Dwie kolizje z łosiem w jednym miejscu
Policjanci jarosławskiej drogówki pracowali na miejscu zdarzenia drogowego w Skołoszowie. Kierujący renault zderzył się z łosiem, a po chwili, w tym samym miejscu na leżącego na jezdni łosia, najechał kierujący bmw. Zwierzę zginęło na miejscu. Na szczęście kierujący pojazdami nie doznali żadnych obrażeń.
Wczoraj, przed godz. 22 do komisariatu w Radymnie zgłosił się 52-letni mieszkaniec gminy Radymno, który oświadczył, że w Skołoszowie wjechał w łosia, który nagle wbiegł na jezdnię. Mężczyzna podał, że pozostawił zwierzę na jezdni. Po chwili, do dyżurnego jarosławskiej komendy wpłynęło zgłoszenie, że na łosia który leżał na jezdni, najechał kierujący bmw.

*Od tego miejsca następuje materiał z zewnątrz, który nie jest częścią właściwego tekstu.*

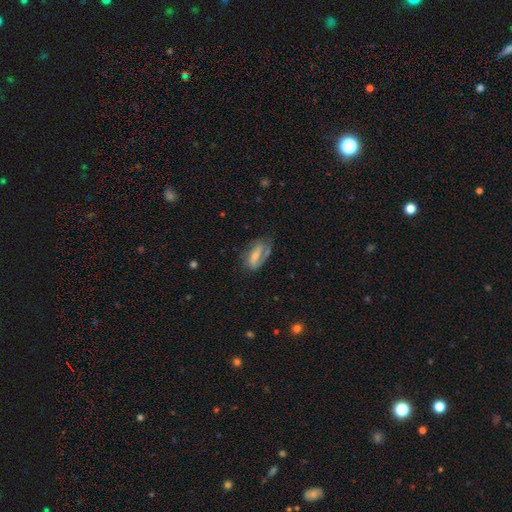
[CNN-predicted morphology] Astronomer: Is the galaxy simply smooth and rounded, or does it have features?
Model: featured or disk — 54% (runner-up: smooth, 39%).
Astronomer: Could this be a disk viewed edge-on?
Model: no — 90%.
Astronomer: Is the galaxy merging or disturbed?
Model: none — 52% (runner-up: minor disturbance, 28%).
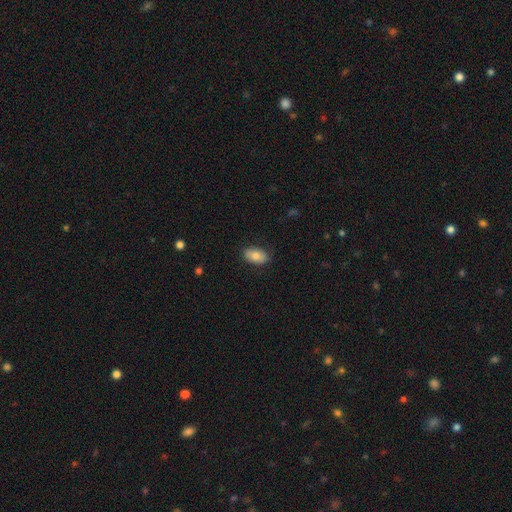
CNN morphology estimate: smooth 78%, featured or disk 15%, star or artifact 7%. Down the decision tree: how rounded — in between (91%); merging — none (84%).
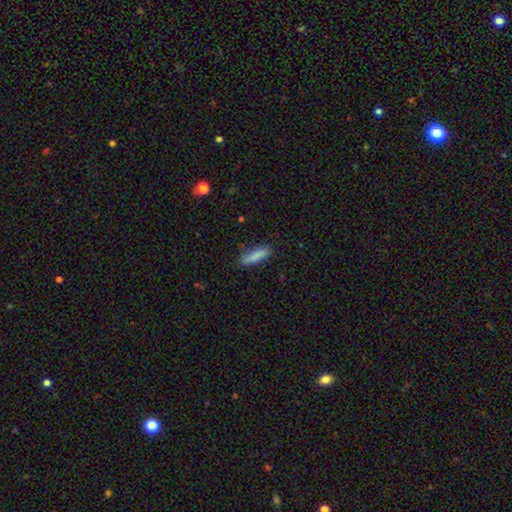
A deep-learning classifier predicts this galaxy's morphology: smooth_or_featured: smooth (p=0.84) [alt: featured or disk p=0.09]
how_rounded: cigar-shaped (p=0.63) [alt: in between p=0.35]
merging: none (p=0.78) [alt: minor disturbance p=0.17]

Policjanci skierowani na miejsce ustalili, że do zdarzenia doszło przed godz. 22 w Skołoszowie na ul. Przemyskiej. Kierujący renault 52-letek potrącił łosia, który nagle wbiegł na jezdnię.

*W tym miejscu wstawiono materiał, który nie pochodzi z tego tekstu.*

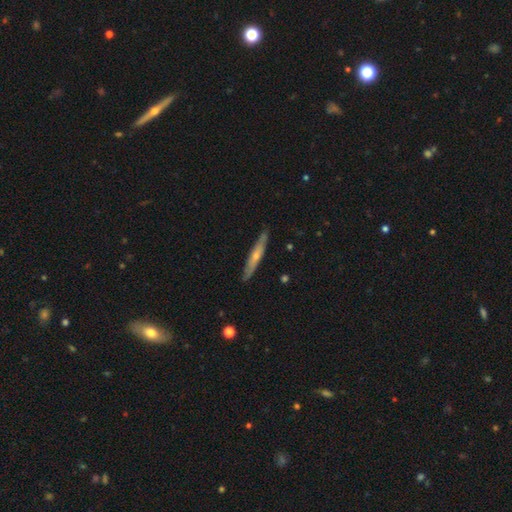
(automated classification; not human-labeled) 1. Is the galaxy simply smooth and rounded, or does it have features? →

Mężczyzna udał się do komisariatu w Radymnie, aby zgłosić zdarzenie.
Następnie w leżącego na jezdni łosia, wjechał 28-letni kierujący bmw, mieszkaniec gminy Radymno.

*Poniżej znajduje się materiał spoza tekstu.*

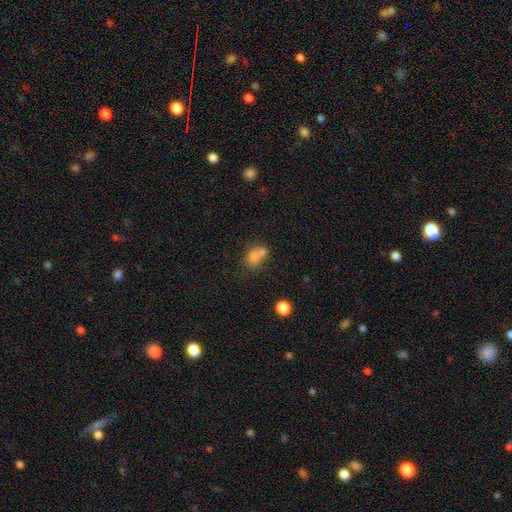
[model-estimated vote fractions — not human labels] smooth_or_featured: smooth (p=0.73) [alt: featured or disk p=0.14]
how_rounded: round (p=0.58) [alt: in between p=0.41]
merging: merger (p=0.56) [alt: none p=0.31]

Zwierzę zginęło na miejscu. Na szczęście kierujący pojazdmi nie odnieśli obrażeń. Uczestnicy zdarzenia byli trzeźwi.
Policjanci wyjaśniają dokładne okoliczności tego zdarzenia.
Apelujemy do wszystkich użytkowników dróg o rozwagę, zachowanie bezpieczeństwa na drodze i nielekceważenie znaków ostrzegawczych przed zwierzętami leśnymi, które nagle mogą wtargnąć na jezdnię. Kolizja z łosiem, dzikiem czy sarną może zakończyć się tragicznie. Kierowca musi być zawsze czujny i przygotowany na ewentualne wtargnięcie dzikiego zwierzęcia, szczególnie porą nocną.
Jeżeli podróżując uderzymy w zwierzę, powinniśmy zabezpieczyć miejsce takiego zdarzenia. Należy w odpowiedni sposób ustawić trójkąt ostrzegawczy oraz włączyć światła awaryjne, zwracając tym samym uwagę innych kierowców. Wówczas poinformujmy służby.
Kierowco zwolnij i zachowaj wzmożoną uwagę!